- WHAT THE EXERCISE ASKS -
Would you transcribe exactly the lines from the beginning of the records below through the line with "Uso librerías de", both included, omitting the pictures?

- GIVEN ENTRIES -
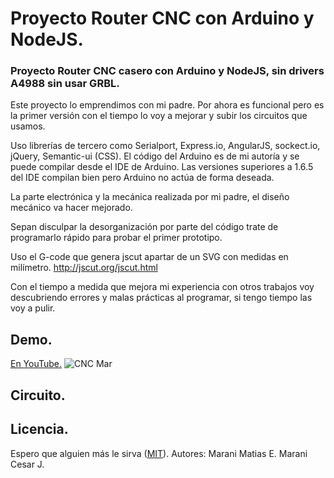 # Proyecto Router CNC con Arduino y NodeJS.
### Proyecto Router CNC casero con Arduino y NodeJS, sin drivers A4988 sin usar GRBL.

Este proyecto lo emprendimos con mi padre.
Por ahora es funcional pero es la primer versión con el tiempo lo voy a mejorar y subir los circuitos que usamos.

Uso librerías de tercero como Serialport, Express.io, AngularJS, sockect.io, jQuery, Semantic-ui (CSS).
El código del Arduino es de mi autoría y se puede compilar desde el IDE de Arduino. Las versiones superiores a 1.6.5 del IDE compilan bien pero Arduino  no actúa de forma deseada.

La parte electrónica y la mecánica realizada por mi padre, el diseño mecánico va hacer mejorado.

Sepan disculpar la desorganización por parte del código trate de programarlo rápido para probar el primer prototipo.

Uso el G-code que genera jscut apartar de un SVG  con medidas en milímetro. http://jscut.org/jscut.html

Con el tiempo a medida que mejora mi experiencia con otros trabajos voy descubriendo errores y malas prácticas al programar, si tengo tiempo las voy a pulir.

## Demo.
[En YouTube.](https://youtu.be/3uy0TsIahks)
![CNC Mar](https://github.com/MaraniMatias/router-cnc-nodejs-arduino/blob/dev/cnc-arduino-nodejs.jpg)

## Circuito.


## Licencia.
Espero que alguien más le sirva  ([MIT](http://opensource.org/licenses/mit-license.php)).
Autores:
Marani Matias E.
Marani Cesar J.
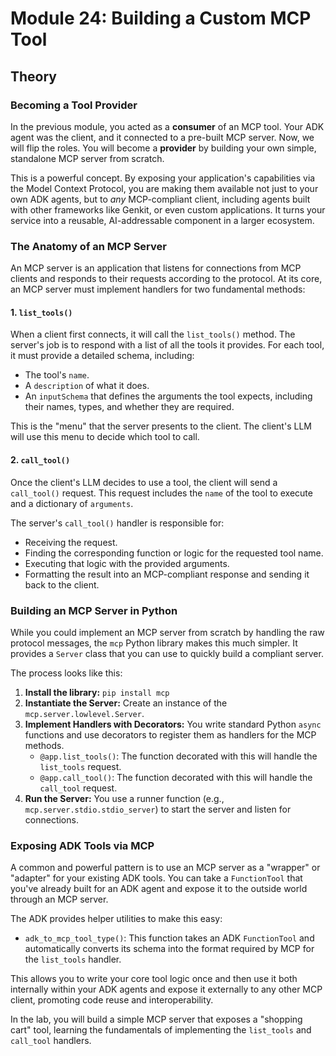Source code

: # Module 24: Building a Custom MCP Tool

## Theory

### Becoming a Tool Provider

In the previous module, you acted as a **consumer** of an MCP tool. Your ADK agent was the client, and it connected to a pre-built MCP server. Now, we will flip the roles. You will become a **provider** by building your own simple, standalone MCP server from scratch.

This is a powerful concept. By exposing your application's capabilities via the Model Context Protocol, you are making them available not just to your own ADK agents, but to *any* MCP-compliant client, including agents built with other frameworks like Genkit, or even custom applications. It turns your service into a reusable, AI-addressable component in a larger ecosystem.

### The Anatomy of an MCP Server

An MCP server is an application that listens for connections from MCP clients and responds to their requests according to the protocol. At its core, an MCP server must implement handlers for two fundamental methods:

#### 1. `list_tools()`
When a client first connects, it will call the `list_tools()` method. The server's job is to respond with a list of all the tools it provides. For each tool, it must provide a detailed schema, including:
*   The tool's `name`.
*   A `description` of what it does.
*   An `inputSchema` that defines the arguments the tool expects, including their names, types, and whether they are required.

This is the "menu" that the server presents to the client. The client's LLM will use this menu to decide which tool to call.

#### 2. `call_tool()`
Once the client's LLM decides to use a tool, the client will send a `call_tool()` request. This request includes the `name` of the tool to execute and a dictionary of `arguments`.

The server's `call_tool()` handler is responsible for:
*   Receiving the request.
*   Finding the corresponding function or logic for the requested tool name.
*   Executing that logic with the provided arguments.
*   Formatting the result into an MCP-compliant response and sending it back to the client.

### Building an MCP Server in Python

While you could implement an MCP server from scratch by handling the raw protocol messages, the `mcp` Python library makes this much simpler. It provides a `Server` class that you can use to quickly build a compliant server.

The process looks like this:

1.  **Install the library:** `pip install mcp`
2.  **Instantiate the Server:** Create an instance of the `mcp.server.lowlevel.Server`.
3.  **Implement Handlers with Decorators:** You write standard Python `async` functions and use decorators to register them as handlers for the MCP methods.
    *   `@app.list_tools()`: The function decorated with this will handle the `list_tools` request.
    *   `@app.call_tool()`: The function decorated with this will handle the `call_tool` request.
4.  **Run the Server:** You use a runner function (e.g., `mcp.server.stdio.stdio_server`) to start the server and listen for connections.

### Exposing ADK Tools via MCP

A common and powerful pattern is to use an MCP server as a "wrapper" or "adapter" for your existing ADK tools. You can take a `FunctionTool` that you've already built for an ADK agent and expose it to the outside world through an MCP server.

The ADK provides helper utilities to make this easy:
*   `adk_to_mcp_tool_type()`: This function takes an ADK `FunctionTool` and automatically converts its schema into the format required by MCP for the `list_tools` handler.

This allows you to write your core tool logic once and then use it both internally within your ADK agents and expose it externally to any other MCP client, promoting code reuse and interoperability.

In the lab, you will build a simple MCP server that exposes a "shopping cart" tool, learning the fundamentals of implementing the `list_tools` and `call_tool` handlers.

- EXERCISE ANSWER -
 # Proyecto Router CNC con Arduino y NodeJS.
### Proyecto Router CNC casero con Arduino y NodeJS, sin drivers A4988 sin usar GRBL.

Este proyecto lo emprendimos con mi padre.
Por ahora es funcional pero es la primer versión con el tiempo lo voy a mejorar y subir los circuitos que usamos.

Uso librerías de tercero como Serialport, Express.io, AngularJS, sockect.io, jQuery, Semantic-ui (CSS).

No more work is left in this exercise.